BPD Checklist
Read the following checklist and see if your partner exhibits these behaviors typical of Borderline Personality Disorder.
- Does your partner tell you how wonderful you are, then how awful you are?
- Does your partner also talk about other people like this? One minute they're just the best in the world and the next they're garbage?
- Have you ever dreaded going home for fear of your partner's mood?
- Do your partner's moods shift so rapidly that sometimes you just never know what to expect?
- Has your partner ever threatened to harm you or to harm his/herself or your children or pets or possessions? Has your partner ever followed through on any of these threats?
- Does your partner sometimes confuse their actions with yours – for example, does s/he shout and then ask you to lower your voice? Broken something, then accused you of breaking it?
- Does your partner forget their actions or words during moments of extreme emotion?
- Does your partner have a substance abuse problem? Does your partner have a gambling or spending problem? Does your partner have another type of addiction such as sex, pornography, being "on line", etc.?
- Do you see much less of your family and friends now than before you met your partner?
- Does your partner monitor whom you can see or talk to and when?
- Does your partner’s memory seem very selective, especially under stress? Does your partner break or deny agreements you’ve made? Deny promises? Forget entire conversations that were important to you?
- Does your partner always seem to be in conflict with someone?
- Do you have arguments with your partner that spiral out of control, no matter how much you personally want to reach agreement?
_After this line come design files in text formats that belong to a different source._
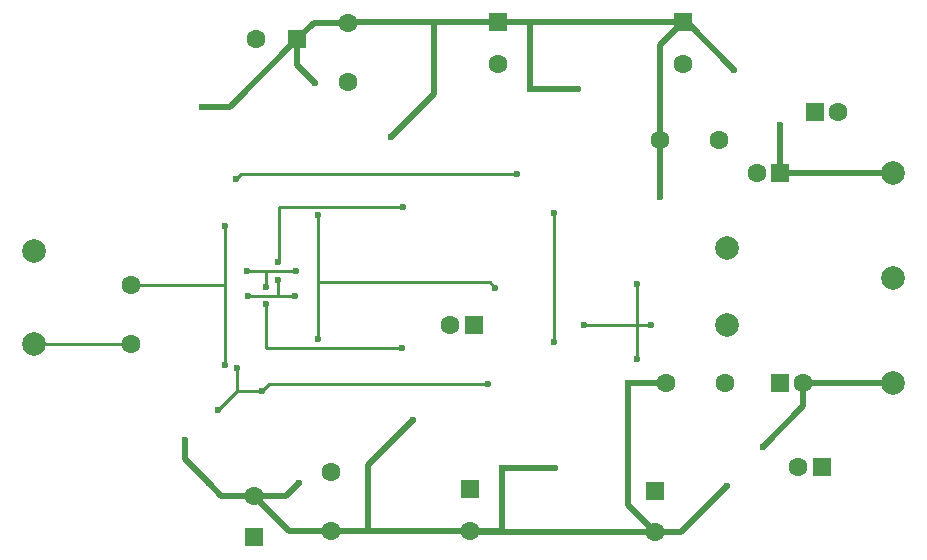
<source format=gbr>
G04 #@! TF.GenerationSoftware,KiCad,Pcbnew,(5.1.8-0-10_14)*
G04 #@! TF.CreationDate,2020-12-23T19:49:06+01:00*
G04 #@! TF.ProjectId,pre-amp-discret,7072652d-616d-4702-9d64-697363726574,rev?*
G04 #@! TF.SameCoordinates,Original*
G04 #@! TF.FileFunction,Copper,L2,Bot*
G04 #@! TF.FilePolarity,Positive*
%FSLAX46Y46*%
G04 Gerber Fmt 4.6, Leading zero omitted, Abs format (unit mm)*
G04 Created by KiCad (PCBNEW (5.1.8-0-10_14)) date 2020-12-23 19:49:06*
%MOMM*%
%LPD*%
G01*
G04 APERTURE LIST*
G04 #@! TA.AperFunction,ComponentPad*
%ADD10C,1.600000*%
G04 #@! TD*
G04 #@! TA.AperFunction,ComponentPad*
%ADD11R,1.600000X1.600000*%
G04 #@! TD*
G04 #@! TA.AperFunction,ComponentPad*
%ADD12C,2.000000*%
G04 #@! TD*
G04 #@! TA.AperFunction,ViaPad*
%ADD13C,0.600000*%
G04 #@! TD*
G04 #@! TA.AperFunction,Conductor*
%ADD14C,0.500000*%
G04 #@! TD*
G04 #@! TA.AperFunction,Conductor*
%ADD15C,0.250000*%
G04 #@! TD*
G04 APERTURE END LIST*
D10*
X162560000Y-143301600D03*
D11*
X162560000Y-139801600D03*
D10*
X164922200Y-103779200D03*
D11*
X164922200Y-100279200D03*
D10*
X160864800Y-125882400D03*
D11*
X162864800Y-125882400D03*
D10*
X144246600Y-140365600D03*
D11*
X144246600Y-143865600D03*
D10*
X144404200Y-101727000D03*
D11*
X147904200Y-101727000D03*
D10*
X178181000Y-143433800D03*
D11*
X178181000Y-139933800D03*
D10*
X180594000Y-103766500D03*
D11*
X180594000Y-100266500D03*
D10*
X190322200Y-137896600D03*
D11*
X192322200Y-137896600D03*
D10*
X190754000Y-130810000D03*
D11*
X188754000Y-130810000D03*
D10*
X193719200Y-107848400D03*
D11*
X191719200Y-107848400D03*
D10*
X186798200Y-113055400D03*
D11*
X188798200Y-113055400D03*
D10*
X150774400Y-138328400D03*
X150774400Y-143328400D03*
X152222200Y-100304600D03*
X152222200Y-105304600D03*
X184133500Y-130810000D03*
X179133500Y-130810000D03*
X178642000Y-110210600D03*
X183642000Y-110210600D03*
D12*
X184302400Y-119354600D03*
X184251600Y-125907800D03*
X198374000Y-121920000D03*
X125603000Y-127508000D03*
X198374000Y-130810000D03*
X125603000Y-119634000D03*
X198374000Y-113030000D03*
D10*
X133858000Y-127491500D03*
X133858000Y-122491500D03*
D13*
X178612800Y-115062000D03*
X167614600Y-105943400D03*
X171704000Y-105943400D03*
X159512000Y-103759000D03*
X155879800Y-110007400D03*
X184912000Y-104317800D03*
X149428200Y-105435400D03*
X139801600Y-107442000D03*
X141757400Y-129311400D03*
X141782800Y-117500400D03*
X175895000Y-130810000D03*
X165201600Y-137972800D03*
X169722800Y-137998200D03*
X153924000Y-140004800D03*
X157708600Y-133959600D03*
X148056600Y-139293600D03*
X184277000Y-139522200D03*
X138404600Y-135636000D03*
X140411200Y-139293600D03*
X164020500Y-130873500D03*
X142773400Y-129565400D03*
X141198600Y-133096000D03*
X144881600Y-131470400D03*
X188798200Y-108940600D03*
X187325000Y-136194800D03*
X143713200Y-123418600D03*
X147751800Y-123418600D03*
X146304000Y-120599200D03*
X146304000Y-122123200D03*
X156819600Y-115925600D03*
X164642800Y-122732800D03*
X149656800Y-127127000D03*
X149656800Y-116611400D03*
X176657000Y-122428000D03*
X176657000Y-128778000D03*
X172212000Y-125882400D03*
X177850800Y-125907800D03*
X169672000Y-127304800D03*
X169672000Y-116433600D03*
X166547800Y-113106200D03*
X142737800Y-113548200D03*
X143687800Y-121310400D03*
X147777200Y-121310400D03*
X156743400Y-127889000D03*
X145237200Y-124129800D03*
X145237200Y-122656600D03*
D14*
X157226000Y-100266500D02*
X157226000Y-100266500D01*
X169926000Y-100266500D02*
X172974000Y-100266500D01*
X172974000Y-100266500D02*
X180594000Y-100266500D01*
X178642000Y-102218500D02*
X178642000Y-110210600D01*
X180594000Y-100266500D02*
X178642000Y-102218500D01*
X178642000Y-115032800D02*
X178612800Y-115062000D01*
X178642000Y-110210600D02*
X178642000Y-115032800D01*
X167614600Y-100355400D02*
X167703500Y-100266500D01*
X167614600Y-105943400D02*
X167614600Y-100355400D01*
X167703500Y-100266500D02*
X169926000Y-100266500D01*
X165989000Y-100266500D02*
X167703500Y-100266500D01*
X167614600Y-105943400D02*
X171704000Y-105943400D01*
X159512000Y-100457000D02*
X159321500Y-100266500D01*
X159512000Y-103759000D02*
X159512000Y-100457000D01*
X159321500Y-100266500D02*
X165989000Y-100266500D01*
X159512000Y-106375200D02*
X155879800Y-110007400D01*
X159512000Y-103759000D02*
X159512000Y-106375200D01*
X152260300Y-100266500D02*
X152222200Y-100304600D01*
X159321500Y-100266500D02*
X152260300Y-100266500D01*
X147904200Y-101727000D02*
X147929600Y-101727000D01*
X180860700Y-100266500D02*
X180594000Y-100266500D01*
X184912000Y-104317800D02*
X180860700Y-100266500D01*
X147904200Y-101727000D02*
X148056600Y-101727000D01*
X142189200Y-107442000D02*
X147904200Y-101727000D01*
X139801600Y-107442000D02*
X142189200Y-107442000D01*
X149326600Y-100304600D02*
X147904200Y-101727000D01*
X152222200Y-100304600D02*
X149326600Y-100304600D01*
X147904200Y-103911400D02*
X149428200Y-105435400D01*
X147904200Y-101727000D02*
X147904200Y-103911400D01*
D15*
X133841500Y-127508000D02*
X133858000Y-127491500D01*
X125603000Y-127508000D02*
X133841500Y-127508000D01*
X141782800Y-129286000D02*
X141757400Y-129311400D01*
X133858000Y-122491500D02*
X141719300Y-122491500D01*
X141719300Y-122491500D02*
X141782800Y-122428000D01*
X141782800Y-122428000D02*
X141782800Y-129286000D01*
X141782800Y-117500400D02*
X141782800Y-122428000D01*
D14*
X156210000Y-143383000D02*
X160020000Y-143383000D01*
X160020000Y-143383000D02*
X165163500Y-143383000D01*
X179133500Y-130810000D02*
X175895000Y-130810000D01*
X165201600Y-143344900D02*
X165163500Y-143383000D01*
X165201600Y-137972800D02*
X165201600Y-143344900D01*
X169697400Y-137972800D02*
X169722800Y-137998200D01*
X165201600Y-137972800D02*
X169697400Y-137972800D01*
X153924000Y-143230600D02*
X154076400Y-143383000D01*
X153924000Y-140004800D02*
X153924000Y-143230600D01*
X154076400Y-143383000D02*
X156210000Y-143383000D01*
X153924000Y-137744200D02*
X157708600Y-133959600D01*
X153924000Y-140004800D02*
X153924000Y-137744200D01*
X150829000Y-143383000D02*
X150774400Y-143328400D01*
X154076400Y-143383000D02*
X150829000Y-143383000D01*
X180390800Y-143408400D02*
X175793400Y-143408400D01*
X184277000Y-139522200D02*
X180390800Y-143408400D01*
X162666800Y-143408400D02*
X162560000Y-143301600D01*
X175793400Y-143408400D02*
X162666800Y-143408400D01*
X178181000Y-143433800D02*
X175920400Y-141173200D01*
X175920400Y-130835400D02*
X175895000Y-130810000D01*
X175920400Y-141173200D02*
X175920400Y-130835400D01*
X147209400Y-143328400D02*
X144246600Y-140365600D01*
X150774400Y-143328400D02*
X147209400Y-143328400D01*
X146984600Y-140365600D02*
X148056600Y-139293600D01*
X144246600Y-140365600D02*
X146984600Y-140365600D01*
X138404600Y-137287000D02*
X140411200Y-139293600D01*
X138404600Y-135636000D02*
X138404600Y-137287000D01*
X141483200Y-140365600D02*
X140411200Y-139293600D01*
X144246600Y-140365600D02*
X141483200Y-140365600D01*
D15*
X142773400Y-129565400D02*
X142773400Y-131470400D01*
X142773400Y-131521200D02*
X141198600Y-133096000D01*
X142773400Y-131470400D02*
X142773400Y-131521200D01*
X142773400Y-131470400D02*
X144881600Y-131470400D01*
X145478500Y-130873500D02*
X144881600Y-131470400D01*
X164020500Y-130873500D02*
X145478500Y-130873500D01*
D14*
X188823600Y-113030000D02*
X188798200Y-113055400D01*
X198374000Y-113030000D02*
X188823600Y-113030000D01*
X188798200Y-113055400D02*
X188798200Y-108940600D01*
X190754000Y-132765800D02*
X190754000Y-130810000D01*
X187325000Y-136194800D02*
X190754000Y-132765800D01*
X190754000Y-130810000D02*
X198374000Y-130810000D01*
D15*
X184238900Y-125920500D02*
X184251600Y-125907800D01*
X146329400Y-120573800D02*
X146304000Y-120599200D01*
X146329400Y-115925600D02*
X146329400Y-120573800D01*
X146304000Y-123393200D02*
X146329400Y-123418600D01*
X146304000Y-122123200D02*
X146304000Y-123393200D01*
X146329400Y-123418600D02*
X147751800Y-123418600D01*
X143713200Y-123418600D02*
X146329400Y-123418600D01*
X156819600Y-115925600D02*
X146329400Y-115925600D01*
X164642800Y-122732800D02*
X164185600Y-122275600D01*
X164185600Y-122275600D02*
X149707600Y-122275600D01*
X149656800Y-127127000D02*
X149656800Y-116611400D01*
X176657000Y-126809500D02*
X176657000Y-128778000D01*
X176657000Y-122428000D02*
X176657000Y-124460000D01*
X176657000Y-125984000D02*
X176657000Y-126809500D01*
X176657000Y-125920500D02*
X176657000Y-125984000D01*
X176657000Y-124460000D02*
X176657000Y-125920500D01*
X172250100Y-125920500D02*
X172212000Y-125882400D01*
X176657000Y-125920500D02*
X172250100Y-125920500D01*
X177838100Y-125920500D02*
X177850800Y-125907800D01*
X176657000Y-125920500D02*
X177838100Y-125920500D01*
X169672000Y-127304800D02*
X169672000Y-117449600D01*
X169672000Y-117449600D02*
X169672000Y-116941600D01*
X169672000Y-116941600D02*
X169672000Y-116433600D01*
X166547800Y-113106200D02*
X166535100Y-113093500D01*
X143179800Y-113106200D02*
X142737800Y-113548200D01*
X166547800Y-113106200D02*
X143179800Y-113106200D01*
X156743400Y-127889000D02*
X145237200Y-127889000D01*
X145237200Y-127889000D02*
X145237200Y-124129800D01*
X145237200Y-121386600D02*
X145161000Y-121310400D01*
X145237200Y-122656600D02*
X145237200Y-121386600D01*
X145161000Y-121310400D02*
X147777200Y-121310400D01*
X143687800Y-121310400D02*
X145161000Y-121310400D01*
M02*

</source>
- Do your discussions seem to deteriorate into “blame” sessions? Are the problems in your partnership all yours? Are you often confused about the nature of the problems under discussion?
- Do you sometimes feel like your partner's bad parent? Do you sometimes feel like your partner's bad child?
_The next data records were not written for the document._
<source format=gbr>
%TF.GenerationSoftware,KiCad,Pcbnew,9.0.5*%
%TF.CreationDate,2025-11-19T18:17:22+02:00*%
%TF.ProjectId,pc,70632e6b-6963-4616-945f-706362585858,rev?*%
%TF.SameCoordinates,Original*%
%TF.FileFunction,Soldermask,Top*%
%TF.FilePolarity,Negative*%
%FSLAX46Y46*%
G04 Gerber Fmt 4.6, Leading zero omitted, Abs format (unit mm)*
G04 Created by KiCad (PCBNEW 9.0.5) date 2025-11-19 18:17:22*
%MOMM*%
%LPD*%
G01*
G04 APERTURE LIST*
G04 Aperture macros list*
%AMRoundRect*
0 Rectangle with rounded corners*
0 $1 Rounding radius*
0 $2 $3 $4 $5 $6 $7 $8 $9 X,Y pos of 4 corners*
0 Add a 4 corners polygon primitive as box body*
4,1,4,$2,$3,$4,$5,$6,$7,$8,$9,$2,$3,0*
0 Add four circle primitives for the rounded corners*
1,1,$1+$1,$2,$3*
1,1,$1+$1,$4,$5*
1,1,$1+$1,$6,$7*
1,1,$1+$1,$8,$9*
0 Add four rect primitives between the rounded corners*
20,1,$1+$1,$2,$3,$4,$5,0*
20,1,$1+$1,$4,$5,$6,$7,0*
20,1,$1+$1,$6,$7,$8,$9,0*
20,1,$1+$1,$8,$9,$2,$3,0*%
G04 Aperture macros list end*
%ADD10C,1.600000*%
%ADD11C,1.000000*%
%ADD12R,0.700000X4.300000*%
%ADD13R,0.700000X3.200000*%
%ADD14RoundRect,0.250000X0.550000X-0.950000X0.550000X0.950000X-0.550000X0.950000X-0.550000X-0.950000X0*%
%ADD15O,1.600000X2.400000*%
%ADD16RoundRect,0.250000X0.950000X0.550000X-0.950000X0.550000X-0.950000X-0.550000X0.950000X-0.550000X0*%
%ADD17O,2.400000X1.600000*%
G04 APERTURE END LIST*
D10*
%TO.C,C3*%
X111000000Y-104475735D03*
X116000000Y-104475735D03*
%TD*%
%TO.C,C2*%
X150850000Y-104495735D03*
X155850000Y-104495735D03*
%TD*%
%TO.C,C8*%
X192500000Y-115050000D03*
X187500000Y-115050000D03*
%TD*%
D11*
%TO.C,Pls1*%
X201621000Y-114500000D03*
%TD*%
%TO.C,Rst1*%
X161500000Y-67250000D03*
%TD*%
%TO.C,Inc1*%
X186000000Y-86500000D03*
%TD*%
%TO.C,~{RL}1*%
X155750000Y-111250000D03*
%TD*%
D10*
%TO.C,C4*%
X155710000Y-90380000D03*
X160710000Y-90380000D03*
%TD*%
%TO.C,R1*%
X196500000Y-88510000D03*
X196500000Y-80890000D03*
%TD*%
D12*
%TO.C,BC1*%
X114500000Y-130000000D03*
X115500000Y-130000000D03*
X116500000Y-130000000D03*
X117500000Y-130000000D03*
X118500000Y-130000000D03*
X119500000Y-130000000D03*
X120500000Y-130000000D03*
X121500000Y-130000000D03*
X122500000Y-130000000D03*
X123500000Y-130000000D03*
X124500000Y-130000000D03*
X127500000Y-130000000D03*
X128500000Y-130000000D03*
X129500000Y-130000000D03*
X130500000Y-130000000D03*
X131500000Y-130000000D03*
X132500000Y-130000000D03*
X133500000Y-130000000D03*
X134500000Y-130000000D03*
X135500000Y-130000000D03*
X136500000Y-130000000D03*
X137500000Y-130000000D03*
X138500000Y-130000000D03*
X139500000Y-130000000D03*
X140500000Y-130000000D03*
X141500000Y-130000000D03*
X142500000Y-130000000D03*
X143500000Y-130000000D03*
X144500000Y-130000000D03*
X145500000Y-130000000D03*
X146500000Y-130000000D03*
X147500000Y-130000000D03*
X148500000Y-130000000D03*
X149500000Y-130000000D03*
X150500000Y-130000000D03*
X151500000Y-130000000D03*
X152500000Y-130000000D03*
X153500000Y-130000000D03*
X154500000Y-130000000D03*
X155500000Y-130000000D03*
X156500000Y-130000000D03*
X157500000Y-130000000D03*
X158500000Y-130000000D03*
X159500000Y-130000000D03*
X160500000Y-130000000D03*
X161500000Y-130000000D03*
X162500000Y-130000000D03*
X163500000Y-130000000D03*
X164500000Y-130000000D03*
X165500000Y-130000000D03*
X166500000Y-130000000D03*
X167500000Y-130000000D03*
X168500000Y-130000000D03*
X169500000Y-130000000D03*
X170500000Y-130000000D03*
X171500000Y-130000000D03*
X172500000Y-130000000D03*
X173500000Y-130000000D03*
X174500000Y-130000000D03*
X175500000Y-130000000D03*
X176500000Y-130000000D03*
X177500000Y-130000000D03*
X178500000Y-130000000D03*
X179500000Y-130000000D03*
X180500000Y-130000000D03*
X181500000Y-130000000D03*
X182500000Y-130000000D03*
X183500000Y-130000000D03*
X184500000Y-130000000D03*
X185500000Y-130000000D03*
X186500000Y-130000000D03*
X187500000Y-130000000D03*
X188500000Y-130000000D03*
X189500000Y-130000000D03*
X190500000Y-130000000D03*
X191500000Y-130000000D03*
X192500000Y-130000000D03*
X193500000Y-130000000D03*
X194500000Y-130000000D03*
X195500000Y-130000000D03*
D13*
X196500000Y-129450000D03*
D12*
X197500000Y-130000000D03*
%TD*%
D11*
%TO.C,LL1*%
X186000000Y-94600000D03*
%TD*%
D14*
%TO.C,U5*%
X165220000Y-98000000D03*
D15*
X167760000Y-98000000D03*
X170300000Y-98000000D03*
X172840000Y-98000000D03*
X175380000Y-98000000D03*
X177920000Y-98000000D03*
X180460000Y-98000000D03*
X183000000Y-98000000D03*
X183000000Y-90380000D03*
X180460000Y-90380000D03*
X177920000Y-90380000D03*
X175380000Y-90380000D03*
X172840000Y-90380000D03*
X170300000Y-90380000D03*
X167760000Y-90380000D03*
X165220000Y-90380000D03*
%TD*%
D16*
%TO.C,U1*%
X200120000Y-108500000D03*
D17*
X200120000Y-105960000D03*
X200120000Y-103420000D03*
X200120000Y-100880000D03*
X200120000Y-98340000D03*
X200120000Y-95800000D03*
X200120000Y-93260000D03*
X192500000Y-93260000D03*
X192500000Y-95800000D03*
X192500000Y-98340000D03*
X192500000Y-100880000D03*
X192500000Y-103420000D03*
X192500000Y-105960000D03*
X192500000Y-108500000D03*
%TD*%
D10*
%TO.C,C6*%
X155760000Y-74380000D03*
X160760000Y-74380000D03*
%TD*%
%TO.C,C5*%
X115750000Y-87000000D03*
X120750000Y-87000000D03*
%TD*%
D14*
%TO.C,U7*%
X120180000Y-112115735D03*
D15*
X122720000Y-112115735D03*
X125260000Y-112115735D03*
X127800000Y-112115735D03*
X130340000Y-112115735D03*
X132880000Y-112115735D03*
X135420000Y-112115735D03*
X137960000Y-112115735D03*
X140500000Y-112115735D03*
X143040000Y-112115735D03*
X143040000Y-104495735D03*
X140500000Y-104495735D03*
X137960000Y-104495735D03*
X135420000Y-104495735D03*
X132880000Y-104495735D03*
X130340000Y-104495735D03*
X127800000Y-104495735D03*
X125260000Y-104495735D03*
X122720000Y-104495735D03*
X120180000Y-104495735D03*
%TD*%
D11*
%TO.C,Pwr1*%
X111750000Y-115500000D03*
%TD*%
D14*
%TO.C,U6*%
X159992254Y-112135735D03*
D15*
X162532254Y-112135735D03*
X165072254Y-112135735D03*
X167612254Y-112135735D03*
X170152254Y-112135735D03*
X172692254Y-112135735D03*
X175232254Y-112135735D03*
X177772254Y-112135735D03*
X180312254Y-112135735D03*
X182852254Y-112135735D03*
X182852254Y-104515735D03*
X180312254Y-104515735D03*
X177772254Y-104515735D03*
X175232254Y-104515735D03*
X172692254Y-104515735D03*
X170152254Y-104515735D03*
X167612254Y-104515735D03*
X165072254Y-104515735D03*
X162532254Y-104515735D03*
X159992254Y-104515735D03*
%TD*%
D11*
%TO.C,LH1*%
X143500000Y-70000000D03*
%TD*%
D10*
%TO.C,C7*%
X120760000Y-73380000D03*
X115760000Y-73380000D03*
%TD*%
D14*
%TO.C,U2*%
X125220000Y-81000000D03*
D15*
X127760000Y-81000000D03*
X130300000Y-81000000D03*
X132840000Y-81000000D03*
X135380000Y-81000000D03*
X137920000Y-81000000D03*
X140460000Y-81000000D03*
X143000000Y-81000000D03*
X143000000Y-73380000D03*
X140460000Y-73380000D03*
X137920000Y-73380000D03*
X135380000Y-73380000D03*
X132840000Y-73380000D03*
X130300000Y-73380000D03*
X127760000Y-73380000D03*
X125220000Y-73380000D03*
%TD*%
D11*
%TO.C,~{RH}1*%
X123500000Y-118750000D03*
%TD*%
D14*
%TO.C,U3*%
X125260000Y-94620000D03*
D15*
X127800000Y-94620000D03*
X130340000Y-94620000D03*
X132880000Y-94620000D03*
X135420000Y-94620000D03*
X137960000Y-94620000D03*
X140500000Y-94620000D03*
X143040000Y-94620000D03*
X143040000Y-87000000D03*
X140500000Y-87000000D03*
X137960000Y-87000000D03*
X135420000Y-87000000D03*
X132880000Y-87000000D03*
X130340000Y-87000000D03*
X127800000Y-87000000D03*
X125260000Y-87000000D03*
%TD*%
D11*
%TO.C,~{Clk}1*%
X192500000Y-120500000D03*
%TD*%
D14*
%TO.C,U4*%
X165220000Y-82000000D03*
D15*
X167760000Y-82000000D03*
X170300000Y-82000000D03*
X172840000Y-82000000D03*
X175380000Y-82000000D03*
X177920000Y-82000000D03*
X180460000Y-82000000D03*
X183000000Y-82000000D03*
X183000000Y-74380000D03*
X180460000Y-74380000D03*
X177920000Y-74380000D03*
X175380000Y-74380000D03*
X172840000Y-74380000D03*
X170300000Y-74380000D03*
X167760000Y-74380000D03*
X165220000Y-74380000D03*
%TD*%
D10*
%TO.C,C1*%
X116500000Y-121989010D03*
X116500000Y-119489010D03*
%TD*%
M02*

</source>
- Does your partner keep “tokens” - things that belong to you but are appropriated by your partner? For example, if your partner leaves home on a trip, does s/he take photos or other objects that remind them of loved ones?
- Has your partner ever kept you awake to have or continue an argument? Has your partner ever awakened you to have an argument?
- Does your partner show very bad behavior in private but not or seldom in public? Does your partner worry excessively about the opinion of others?
- Has your partner ever hurt your feelings so much that you decided to leave but didn't? Do you worry about what might happen to your partner if you leave this relationship? Do you worry about leaving your children in your partner’s custody in case of a divorce?
- Does your partner keep control over all the money? Are you able to have money that you don't have to account for exactly how it's spent?
- Does your partner have rituals about common household duties or belongings? Insist that there is only one way to do routine chores? Does s/he get upset out of proportion if these rituals or routines are disrupted?
- Does your partner misquote snippets of conversation or remarks that you made months or even years before? Does your partner remember family stories very differently than you do?
- Do you sometimes feel that when you are “out of sight” you cease to exist for your partner? For example, if you go away overnight, out of the room, or to a neighbor’s house for a visit, does your partner seem to forget you exist?
- Do you experience periods of hypervigilance, despair, or exhaustion when you are dealing with problems caused by your marriage?
- Have you ever felt like a prisoner in your own home?
If you've identified 2 or more behaviors on this checklist, you may be living with someone that suffers from BPD.